BTW, if you use START_TEST in your tst files, that also triggers a GC

wilfwilson commented 3 years ago

Thanks @fingolfin, yes we do use START_TEST.

I'll just note for the record: the failures that we're getting on GitHub actions these days are manifesting themselves as timeouts. Perhaps GAP is still actually crashing, but the outward appearance is that it's hanging.

ChrisJefferson commented 3 years ago

So, if you ever ask digraphs for a homomorphism, or other thing which runs it's internal schreier sims, it immediately allocates 1.25GB which it never frees (this is in init_data_from_args, which calls new_schreier_sims). Basically, in a 32-bit OS, that amount of allocation is always going to cause problems. Also, none of the mallocs check for a 0 return value (which means failure), so I'm willing to bet on 32-bit OSes, sometimes they fail, and then later when you access the memory you dereference a null pointer.

I'm not saying there is particularly anything to fix here -- you could write a malloc wrapper which asserts on NULL being returned, so you at least get a better error message, or just not support 32-bit OSes.
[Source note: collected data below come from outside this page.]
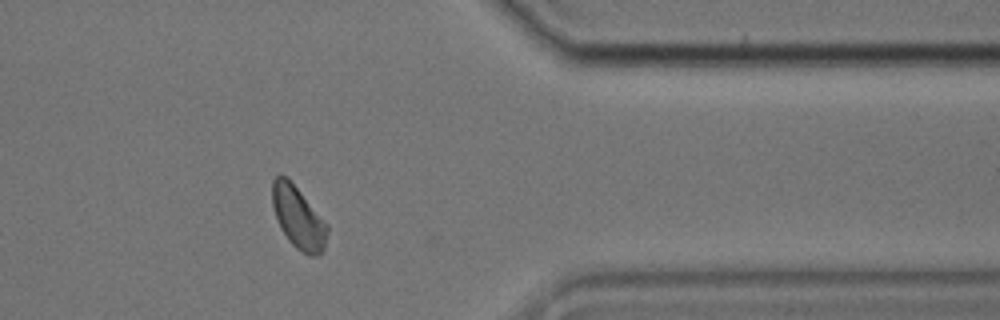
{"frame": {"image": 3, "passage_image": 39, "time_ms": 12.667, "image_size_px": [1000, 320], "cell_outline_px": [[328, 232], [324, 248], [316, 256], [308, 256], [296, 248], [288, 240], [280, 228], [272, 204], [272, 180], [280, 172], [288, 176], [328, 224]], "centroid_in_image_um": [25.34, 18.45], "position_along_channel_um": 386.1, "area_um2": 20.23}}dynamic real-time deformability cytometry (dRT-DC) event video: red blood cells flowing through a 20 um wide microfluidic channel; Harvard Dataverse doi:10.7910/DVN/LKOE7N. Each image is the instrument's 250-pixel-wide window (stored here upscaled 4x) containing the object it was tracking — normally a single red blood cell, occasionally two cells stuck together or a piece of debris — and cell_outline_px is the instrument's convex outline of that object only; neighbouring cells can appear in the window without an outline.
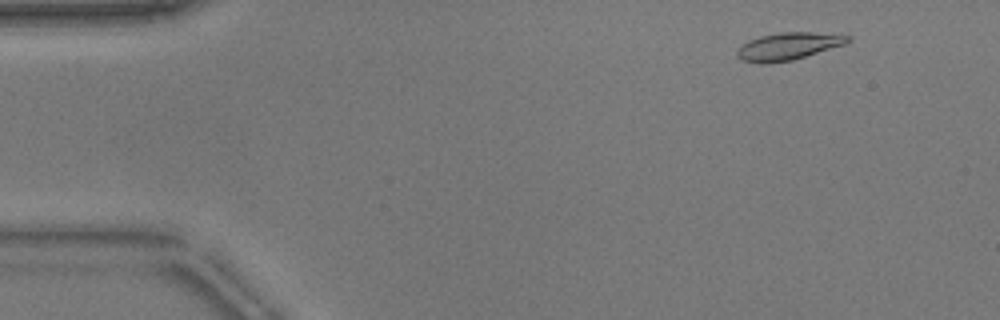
{"species": "common noctule bat (a hibernating species)", "species_latin": "Nyctalus noctula", "temperature_condition": "warm", "stored_images_in_passage": 15, "camera_frame_rate_fps": 3000, "um_per_image_px": 0.085, "animal": {"sex": "male", "body_mass_g": 17.9}, "frame": {"image": 1, "passage_image": 3, "time_ms": 0.667, "image_size_px": [1000, 320], "cell_outline_px": [[852, 40], [844, 44], [792, 60], [760, 64], [740, 60], [736, 56], [736, 52], [748, 40], [760, 36], [780, 32], [812, 32], [852, 36]], "centroid_in_image_um": [66.97, 3.93], "position_along_channel_um": 18.0, "area_um2": 17.51}}
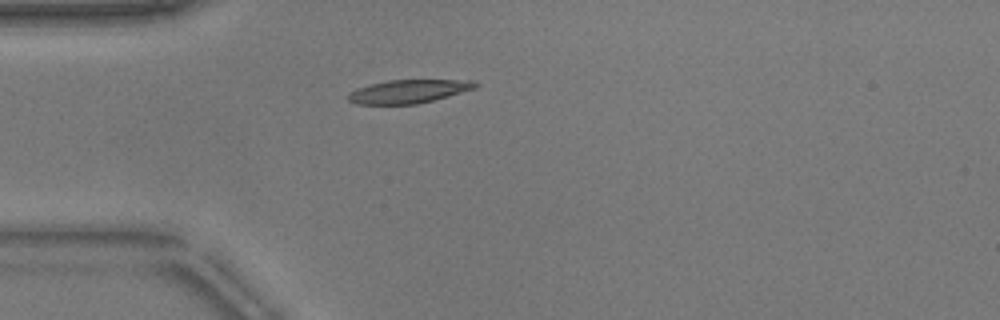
{"frame": {"image": 2, "passage_image": 12, "time_ms": 3.667, "image_size_px": [1000, 320], "cell_outline_px": [[480, 84], [476, 88], [432, 100], [416, 104], [356, 104], [348, 100], [348, 96], [356, 88], [388, 80], [476, 80]], "centroid_in_image_um": [34.76, 7.76], "position_along_channel_um": 50.2, "area_um2": 17.17}}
failures on 64-bit systems I'm less sure about, and I can't (yet) reproduce them, or trigger them with various memory checking tests.

ChrisJefferson commented 3 years ago

One possible fix, could you set MAXVERTS to something like 128 instead of 512 on 32-bit systems (how often do people want to work on such big graphs, particularly on 32-bit systems)?

wilfwilson commented 3 years ago

Thank you for looking into this @ChrisJefferson.

(Funnily enough @james-d-mitchell and I, for probably the first time, were only yesterday remarking to each other that our C Schreier Sims implementation hadn't been causing any problems 😆).

I wrote the implementation of Schreier Sims in Digraphs in roughly 2015, before I knew anything. I'll take a look at it, but reducing MAXVERTS on 32-bit, and also being more sensible about how much memory to allocate in the first instance (using maths), sounds like a good idea.

wilfwilson commented 3 years ago

This still happens sometimes, including in the Azure Pipelines system. For example, in a 32-bit GAP stable-4.10 required-packages build:

testing: /home/gap/inst/gap-4.10.2/pkg/semigroups/tst/standard/semitrans.tst
/home/gap/inst/gap-4.10.2/pkg/semigroups/ci/docker-test.sh: line 76: 30210 Done                    echo "LoadPackage(\"semigroups\"); SemigroupsMakeDoc(); SemigroupsTestStandard(); SEMIGROUPS.TestManualExamples();"
     30211 Segmentation fault      (core dumped) | $GAPSH -A -x 80 -m 768m -o $MEM -T 2>&1
     30212                       | tee -a $TESTLOG
##[error]Bash exited with code '139'.
james-d-mitchell commented 10 months ago

Hopefully resolved in v5.3.0